◆ **Passage cité**
Google profite de sa conférence I/O 2026 pour annoncer Gemini Spark, un agent IA pensé pour rester actif dans le cloud, continuer à tourner même quand l’application est fermée et gérer des tâches numériques sans attendre une consigne à chaque étape.

Jusqu’ici, Gemini restait surtout un outil de réponse. Avec Gemini Spark, on retrouve un assistant capable de suivre des flux de travail, d’apprendre les habitudes de l’utilisateur et d’intervenir entre plusieurs services connectés. Google l’illustre avec des usages très concrets : retrouver des abonnements oubliés dans des relevés bancaires, suivre des e-mails scolaires et des échéances, remettre en forme des notes de réunion ou encore rédiger et envoyer des messages.
L’ensemble repose sur Gemini 3,5 Flash et s’intègre déjà aux applications Workspace comme Gmail, Google Docs et Slides. Chrome doit suivre, puis d’autres services tiers comme Canva, OpenTable et Instacart. Google prévoit même plus tard de permettre aux utilisateurs de contacter Gemini Spark directement par SMS ou par e-mail.
L’ambition va aussi plus loin que la simple organisation personnelle. Dans les prochains mois, Gemini Spark doit pouvoir effectuer des achats via le protocole Agent Payments Protocol (AP2), même si Google précise que les actions sensibles devront toujours être validées par l’utilisateur.
Un lancement progressif pour Gemini Spark
Le déploiement commence de manière prudente. Gemini Spark arrive d’abord chez des testeurs de confiance, avant une bêta destinée la semaine suivante aux abonnés américains à Google AI Ultra, au niveau de Gemini sur Android, iOS et le Web.
Google prépare aussi une déclinaison pour entreprise. Dans Gemini Enterprise, Spark doit pouvoir automatiser des tâches récurrentes et enchaîner des travaux à plusieurs étapes, avec les connecteurs déjà existants comme SharePoint, OneDrive ou ServiceNow. Sur macOS enfin, une version plus poussée est attendue plus tard cet été pour travailler avec des fichiers locaux et automatiser des actions directement sur le bureau.

◆ **Extraits de données**
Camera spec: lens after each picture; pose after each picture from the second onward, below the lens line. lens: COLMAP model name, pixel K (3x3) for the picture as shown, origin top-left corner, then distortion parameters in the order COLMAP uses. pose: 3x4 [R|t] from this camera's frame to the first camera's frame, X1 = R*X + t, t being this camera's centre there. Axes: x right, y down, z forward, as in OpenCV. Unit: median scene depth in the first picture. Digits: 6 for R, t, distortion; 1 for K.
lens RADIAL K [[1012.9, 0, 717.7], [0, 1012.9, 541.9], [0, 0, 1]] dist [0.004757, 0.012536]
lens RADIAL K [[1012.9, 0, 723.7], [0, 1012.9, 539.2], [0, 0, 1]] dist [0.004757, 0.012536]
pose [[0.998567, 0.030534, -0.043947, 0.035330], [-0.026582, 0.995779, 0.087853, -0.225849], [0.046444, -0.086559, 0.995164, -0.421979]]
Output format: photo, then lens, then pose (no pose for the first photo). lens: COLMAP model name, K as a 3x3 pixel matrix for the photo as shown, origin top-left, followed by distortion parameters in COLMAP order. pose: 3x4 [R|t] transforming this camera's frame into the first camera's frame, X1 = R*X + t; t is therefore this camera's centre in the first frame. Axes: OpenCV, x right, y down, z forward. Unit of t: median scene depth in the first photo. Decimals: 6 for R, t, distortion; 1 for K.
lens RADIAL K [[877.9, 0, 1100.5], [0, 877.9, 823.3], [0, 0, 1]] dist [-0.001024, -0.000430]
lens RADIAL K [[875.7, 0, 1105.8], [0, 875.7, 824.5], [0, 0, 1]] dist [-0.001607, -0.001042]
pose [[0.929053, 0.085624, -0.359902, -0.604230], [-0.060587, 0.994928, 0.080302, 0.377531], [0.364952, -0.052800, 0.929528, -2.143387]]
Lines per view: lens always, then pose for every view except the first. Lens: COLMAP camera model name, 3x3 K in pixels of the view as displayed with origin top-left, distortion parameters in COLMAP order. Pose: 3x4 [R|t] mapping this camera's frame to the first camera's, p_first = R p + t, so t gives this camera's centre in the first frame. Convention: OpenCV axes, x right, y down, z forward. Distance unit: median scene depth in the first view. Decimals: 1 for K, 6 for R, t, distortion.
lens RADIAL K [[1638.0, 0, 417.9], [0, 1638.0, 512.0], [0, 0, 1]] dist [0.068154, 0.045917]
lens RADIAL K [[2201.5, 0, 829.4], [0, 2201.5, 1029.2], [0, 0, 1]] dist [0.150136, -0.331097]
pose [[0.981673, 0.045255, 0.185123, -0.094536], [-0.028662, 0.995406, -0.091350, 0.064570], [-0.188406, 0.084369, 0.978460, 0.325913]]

◆ **Mise en pratique**
[a] D'après l'article sur Gemini Spark, par quel protocole l'agent doit-il pouvoir effectuer des achats ?
[b] Recopiez, s'il vous plaît, le passage de l'article sur Gemini Spark qui commence aux mots « Google profite de » et s'arrête après « à chaque étape. ».

◆ **Réponses ci-dessous**
[a] Par le protocole Agent Payments Protocol (AP2).

[b]
Google profite de sa conférence I/O 2026 pour annoncer Gemini Spark, un agent IA pensé pour rester actif dans le cloud, continuer à tourner même quand l’application est fermée et gérer des tâches numériques sans attendre une consigne à chaque étape.